**Assignment**
Copy, word for word, the lines of the entries below between the one with "Как покрасить" and the one with "Несколько крупных кистей", inclusive, and leave out everything else.

**Entries provided**
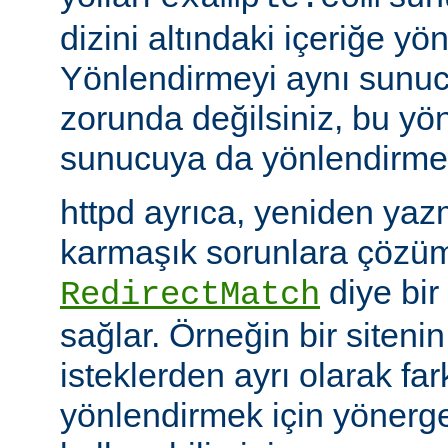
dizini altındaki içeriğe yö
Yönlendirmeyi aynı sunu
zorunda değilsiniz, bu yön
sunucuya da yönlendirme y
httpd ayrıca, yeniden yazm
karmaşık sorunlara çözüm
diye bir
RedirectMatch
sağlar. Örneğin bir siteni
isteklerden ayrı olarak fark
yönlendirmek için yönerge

==

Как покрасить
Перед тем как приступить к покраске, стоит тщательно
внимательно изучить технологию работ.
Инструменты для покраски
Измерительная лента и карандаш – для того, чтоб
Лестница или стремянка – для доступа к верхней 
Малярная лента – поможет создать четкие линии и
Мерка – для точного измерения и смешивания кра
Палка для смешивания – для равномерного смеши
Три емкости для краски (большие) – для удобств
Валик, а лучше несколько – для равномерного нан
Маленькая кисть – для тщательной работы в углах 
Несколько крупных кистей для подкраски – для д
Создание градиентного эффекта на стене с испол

--

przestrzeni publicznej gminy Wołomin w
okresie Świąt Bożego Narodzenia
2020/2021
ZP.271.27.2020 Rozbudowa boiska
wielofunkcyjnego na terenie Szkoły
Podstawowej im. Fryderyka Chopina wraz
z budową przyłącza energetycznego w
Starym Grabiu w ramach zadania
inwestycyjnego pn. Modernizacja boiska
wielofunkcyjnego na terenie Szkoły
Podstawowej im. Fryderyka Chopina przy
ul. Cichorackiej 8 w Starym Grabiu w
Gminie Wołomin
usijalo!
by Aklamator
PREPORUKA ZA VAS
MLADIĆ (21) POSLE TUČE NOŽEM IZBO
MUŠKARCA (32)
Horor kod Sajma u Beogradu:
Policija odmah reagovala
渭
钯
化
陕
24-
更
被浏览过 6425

**Task output**
Как покрасить
Перед тем как приступить к покраске, стоит тщательно
внимательно изучить технологию работ.
Инструменты для покраски
Измерительная лента и карандаш – для того, чтоб
Лестница или стремянка – для доступа к верхней 
Малярная лента – поможет создать четкие линии и
Мерка – для точного измерения и смешивания кра
Палка для смешивания – для равномерного смеши
Три емкости для краски (большие) – для удобств
Валик, а лучше несколько – для равномерного нан
Маленькая кисть – для тщательной работы в углах 
Несколько крупных кистей для подкраски – для д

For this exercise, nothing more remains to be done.